Exercise instructions: Can you write out every line of the records from the very beginning through the line that contains "Scheibenaustausch", with that line included?

• • •

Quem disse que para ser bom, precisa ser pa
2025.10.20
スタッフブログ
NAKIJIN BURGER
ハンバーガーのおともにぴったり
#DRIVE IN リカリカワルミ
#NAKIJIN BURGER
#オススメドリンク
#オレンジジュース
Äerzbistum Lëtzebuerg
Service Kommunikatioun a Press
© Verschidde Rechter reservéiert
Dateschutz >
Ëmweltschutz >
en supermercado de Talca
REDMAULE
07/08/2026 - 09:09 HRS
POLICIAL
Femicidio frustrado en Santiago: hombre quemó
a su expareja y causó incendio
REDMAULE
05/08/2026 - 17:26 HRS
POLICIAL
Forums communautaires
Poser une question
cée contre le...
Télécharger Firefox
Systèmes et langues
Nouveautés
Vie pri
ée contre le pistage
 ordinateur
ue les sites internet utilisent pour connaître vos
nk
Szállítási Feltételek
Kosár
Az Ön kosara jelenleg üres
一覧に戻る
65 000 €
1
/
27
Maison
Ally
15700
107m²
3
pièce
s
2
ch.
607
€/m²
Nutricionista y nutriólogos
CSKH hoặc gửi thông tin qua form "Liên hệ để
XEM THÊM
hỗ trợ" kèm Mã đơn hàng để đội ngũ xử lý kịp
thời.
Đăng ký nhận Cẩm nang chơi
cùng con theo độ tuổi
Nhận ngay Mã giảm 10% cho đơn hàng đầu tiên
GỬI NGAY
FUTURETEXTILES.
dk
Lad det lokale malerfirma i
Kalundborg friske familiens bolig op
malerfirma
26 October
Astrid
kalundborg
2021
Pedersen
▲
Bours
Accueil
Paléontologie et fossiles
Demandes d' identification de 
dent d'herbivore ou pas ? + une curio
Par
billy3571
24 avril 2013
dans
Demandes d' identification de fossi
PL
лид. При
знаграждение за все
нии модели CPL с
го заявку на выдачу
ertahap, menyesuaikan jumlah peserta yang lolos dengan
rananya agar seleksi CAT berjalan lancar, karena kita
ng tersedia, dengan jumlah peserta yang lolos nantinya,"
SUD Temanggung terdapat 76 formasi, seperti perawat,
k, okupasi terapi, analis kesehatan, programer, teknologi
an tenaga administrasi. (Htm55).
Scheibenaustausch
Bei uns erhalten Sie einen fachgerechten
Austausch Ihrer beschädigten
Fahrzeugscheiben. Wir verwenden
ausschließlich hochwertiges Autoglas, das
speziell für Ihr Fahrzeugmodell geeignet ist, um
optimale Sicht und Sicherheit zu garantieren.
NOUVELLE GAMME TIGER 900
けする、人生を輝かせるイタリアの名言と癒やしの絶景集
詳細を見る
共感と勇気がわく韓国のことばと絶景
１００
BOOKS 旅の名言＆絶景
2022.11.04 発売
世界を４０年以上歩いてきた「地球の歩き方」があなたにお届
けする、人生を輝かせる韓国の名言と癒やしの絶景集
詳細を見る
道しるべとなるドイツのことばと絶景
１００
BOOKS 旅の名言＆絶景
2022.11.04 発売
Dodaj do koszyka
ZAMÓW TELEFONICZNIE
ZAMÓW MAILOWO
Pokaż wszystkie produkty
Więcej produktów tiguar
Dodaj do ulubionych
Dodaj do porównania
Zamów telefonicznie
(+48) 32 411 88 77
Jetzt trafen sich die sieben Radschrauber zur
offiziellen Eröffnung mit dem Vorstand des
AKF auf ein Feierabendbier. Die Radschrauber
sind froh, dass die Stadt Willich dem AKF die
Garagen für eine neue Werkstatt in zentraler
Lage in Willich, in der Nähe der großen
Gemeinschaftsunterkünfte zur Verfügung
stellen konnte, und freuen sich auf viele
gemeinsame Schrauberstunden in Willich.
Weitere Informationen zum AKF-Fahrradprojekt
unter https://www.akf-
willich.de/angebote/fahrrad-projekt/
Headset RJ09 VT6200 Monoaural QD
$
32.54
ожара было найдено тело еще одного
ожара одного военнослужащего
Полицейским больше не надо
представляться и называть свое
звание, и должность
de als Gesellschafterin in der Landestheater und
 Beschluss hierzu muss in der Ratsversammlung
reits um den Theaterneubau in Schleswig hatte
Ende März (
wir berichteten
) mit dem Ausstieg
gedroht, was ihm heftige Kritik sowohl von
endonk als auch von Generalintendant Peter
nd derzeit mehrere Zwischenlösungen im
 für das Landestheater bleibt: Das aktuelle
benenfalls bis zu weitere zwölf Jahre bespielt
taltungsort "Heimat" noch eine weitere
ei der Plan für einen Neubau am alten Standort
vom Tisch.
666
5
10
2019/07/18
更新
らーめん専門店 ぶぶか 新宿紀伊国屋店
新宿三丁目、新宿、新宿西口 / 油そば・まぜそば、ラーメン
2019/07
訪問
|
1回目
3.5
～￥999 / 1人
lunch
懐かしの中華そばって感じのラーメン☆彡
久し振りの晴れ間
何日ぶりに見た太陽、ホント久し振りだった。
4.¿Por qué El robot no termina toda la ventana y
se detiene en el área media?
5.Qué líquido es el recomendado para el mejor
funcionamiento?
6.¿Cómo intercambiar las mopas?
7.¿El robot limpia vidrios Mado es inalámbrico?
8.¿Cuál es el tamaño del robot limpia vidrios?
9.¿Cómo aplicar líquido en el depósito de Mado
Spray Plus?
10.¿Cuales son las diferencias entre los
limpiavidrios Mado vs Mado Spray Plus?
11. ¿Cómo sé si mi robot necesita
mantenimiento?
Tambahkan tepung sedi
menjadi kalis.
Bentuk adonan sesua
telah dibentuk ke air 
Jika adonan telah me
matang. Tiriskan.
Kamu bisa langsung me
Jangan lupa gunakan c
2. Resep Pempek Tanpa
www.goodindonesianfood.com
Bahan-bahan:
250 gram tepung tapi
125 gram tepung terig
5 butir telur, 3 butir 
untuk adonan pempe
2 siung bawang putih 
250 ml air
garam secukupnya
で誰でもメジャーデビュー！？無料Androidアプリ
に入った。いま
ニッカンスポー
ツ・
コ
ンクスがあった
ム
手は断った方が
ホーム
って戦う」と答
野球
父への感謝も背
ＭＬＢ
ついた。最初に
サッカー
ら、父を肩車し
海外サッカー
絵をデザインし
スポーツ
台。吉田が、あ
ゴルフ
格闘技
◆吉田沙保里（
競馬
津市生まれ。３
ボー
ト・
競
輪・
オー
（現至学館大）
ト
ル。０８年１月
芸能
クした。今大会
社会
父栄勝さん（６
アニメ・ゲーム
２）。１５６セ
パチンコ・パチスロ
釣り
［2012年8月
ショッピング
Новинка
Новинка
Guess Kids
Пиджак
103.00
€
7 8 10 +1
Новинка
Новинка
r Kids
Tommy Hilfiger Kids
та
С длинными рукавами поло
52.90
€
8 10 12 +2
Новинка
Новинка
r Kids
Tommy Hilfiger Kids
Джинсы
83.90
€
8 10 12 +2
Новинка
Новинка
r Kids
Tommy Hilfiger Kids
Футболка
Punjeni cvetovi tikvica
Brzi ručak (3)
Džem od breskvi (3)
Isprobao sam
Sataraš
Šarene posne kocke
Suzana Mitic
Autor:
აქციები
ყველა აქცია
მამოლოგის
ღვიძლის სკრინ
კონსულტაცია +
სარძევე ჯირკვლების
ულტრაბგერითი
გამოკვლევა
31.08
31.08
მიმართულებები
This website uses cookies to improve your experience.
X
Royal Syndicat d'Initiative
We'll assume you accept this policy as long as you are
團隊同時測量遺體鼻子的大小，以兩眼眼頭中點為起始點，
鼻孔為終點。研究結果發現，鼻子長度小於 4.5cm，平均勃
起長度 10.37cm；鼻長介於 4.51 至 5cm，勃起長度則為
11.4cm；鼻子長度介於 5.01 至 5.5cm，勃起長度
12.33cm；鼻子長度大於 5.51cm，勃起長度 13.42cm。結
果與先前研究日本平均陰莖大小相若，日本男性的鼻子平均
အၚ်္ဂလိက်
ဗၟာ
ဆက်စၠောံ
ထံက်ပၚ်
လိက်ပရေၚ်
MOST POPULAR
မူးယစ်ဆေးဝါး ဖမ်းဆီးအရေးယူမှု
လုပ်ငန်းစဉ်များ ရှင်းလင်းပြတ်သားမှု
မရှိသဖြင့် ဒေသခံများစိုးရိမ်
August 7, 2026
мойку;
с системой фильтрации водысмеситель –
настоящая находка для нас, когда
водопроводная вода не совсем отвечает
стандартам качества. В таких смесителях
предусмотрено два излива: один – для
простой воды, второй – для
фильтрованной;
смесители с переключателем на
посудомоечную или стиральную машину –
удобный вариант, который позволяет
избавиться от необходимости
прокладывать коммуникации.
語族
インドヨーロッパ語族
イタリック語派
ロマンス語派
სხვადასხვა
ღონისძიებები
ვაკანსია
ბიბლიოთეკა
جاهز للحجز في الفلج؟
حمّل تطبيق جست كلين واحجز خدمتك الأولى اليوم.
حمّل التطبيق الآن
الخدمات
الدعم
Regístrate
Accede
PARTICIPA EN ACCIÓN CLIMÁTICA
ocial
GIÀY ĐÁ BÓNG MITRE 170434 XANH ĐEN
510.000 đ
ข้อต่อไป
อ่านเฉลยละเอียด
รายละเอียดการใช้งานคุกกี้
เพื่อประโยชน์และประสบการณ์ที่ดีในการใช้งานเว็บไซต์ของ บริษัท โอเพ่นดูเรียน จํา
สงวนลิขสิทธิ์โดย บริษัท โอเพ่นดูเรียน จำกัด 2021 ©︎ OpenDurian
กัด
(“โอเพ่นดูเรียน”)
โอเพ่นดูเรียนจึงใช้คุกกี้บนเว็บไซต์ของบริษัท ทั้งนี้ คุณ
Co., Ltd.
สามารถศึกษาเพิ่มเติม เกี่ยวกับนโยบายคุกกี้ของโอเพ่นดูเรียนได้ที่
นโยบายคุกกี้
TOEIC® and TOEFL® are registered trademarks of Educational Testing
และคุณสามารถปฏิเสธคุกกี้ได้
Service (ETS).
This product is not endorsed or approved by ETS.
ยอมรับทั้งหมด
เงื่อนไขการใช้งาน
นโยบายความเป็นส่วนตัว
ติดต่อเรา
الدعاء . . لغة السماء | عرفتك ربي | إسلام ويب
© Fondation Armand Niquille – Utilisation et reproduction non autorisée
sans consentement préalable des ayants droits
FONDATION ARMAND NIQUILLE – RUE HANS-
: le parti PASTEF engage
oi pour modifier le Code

• • •

Output for this exercise:
Quem disse que para ser bom, precisa ser pa
2025.10.20
スタッフブログ
NAKIJIN BURGER
ハンバーガーのおともにぴったり
#DRIVE IN リカリカワルミ
#NAKIJIN BURGER
#オススメドリンク
#オレンジジュース
Äerzbistum Lëtzebuerg
Service Kommunikatioun a Press
© Verschidde Rechter reservéiert
Dateschutz >
Ëmweltschutz >
en supermercado de Talca
REDMAULE
07/08/2026 - 09:09 HRS
POLICIAL
Femicidio frustrado en Santiago: hombre quemó
a su expareja y causó incendio
REDMAULE
05/08/2026 - 17:26 HRS
POLICIAL
Forums communautaires
Poser une question
cée contre le...
Télécharger Firefox
Systèmes et langues
Nouveautés
Vie pri
ée contre le pistage
 ordinateur
ue les sites internet utilisent pour connaître vos
nk
Szállítási Feltételek
Kosár
Az Ön kosara jelenleg üres
一覧に戻る
65 000 €
1
/
27
Maison
Ally
15700
107m²
3
pièce
s
2
ch.
607
€/m²
Nutricionista y nutriólogos
CSKH hoặc gửi thông tin qua form "Liên hệ để
XEM THÊM
hỗ trợ" kèm Mã đơn hàng để đội ngũ xử lý kịp
thời.
Đăng ký nhận Cẩm nang chơi
cùng con theo độ tuổi
Nhận ngay Mã giảm 10% cho đơn hàng đầu tiên
GỬI NGAY
FUTURETEXTILES.
dk
Lad det lokale malerfirma i
Kalundborg friske familiens bolig op
malerfirma
26 October
Astrid
kalundborg
2021
Pedersen
▲
Bours
Accueil
Paléontologie et fossiles
Demandes d' identification de 
dent d'herbivore ou pas ? + une curio
Par
billy3571
24 avril 2013
dans
Demandes d' identification de fossi
PL
лид. При
знаграждение за все
нии модели CPL с
го заявку на выдачу
ertahap, menyesuaikan jumlah peserta yang lolos dengan
rananya agar seleksi CAT berjalan lancar, karena kita
ng tersedia, dengan jumlah peserta yang lolos nantinya,"
SUD Temanggung terdapat 76 formasi, seperti perawat,
k, okupasi terapi, analis kesehatan, programer, teknologi
an tenaga administrasi. (Htm55).
Scheibenaustausch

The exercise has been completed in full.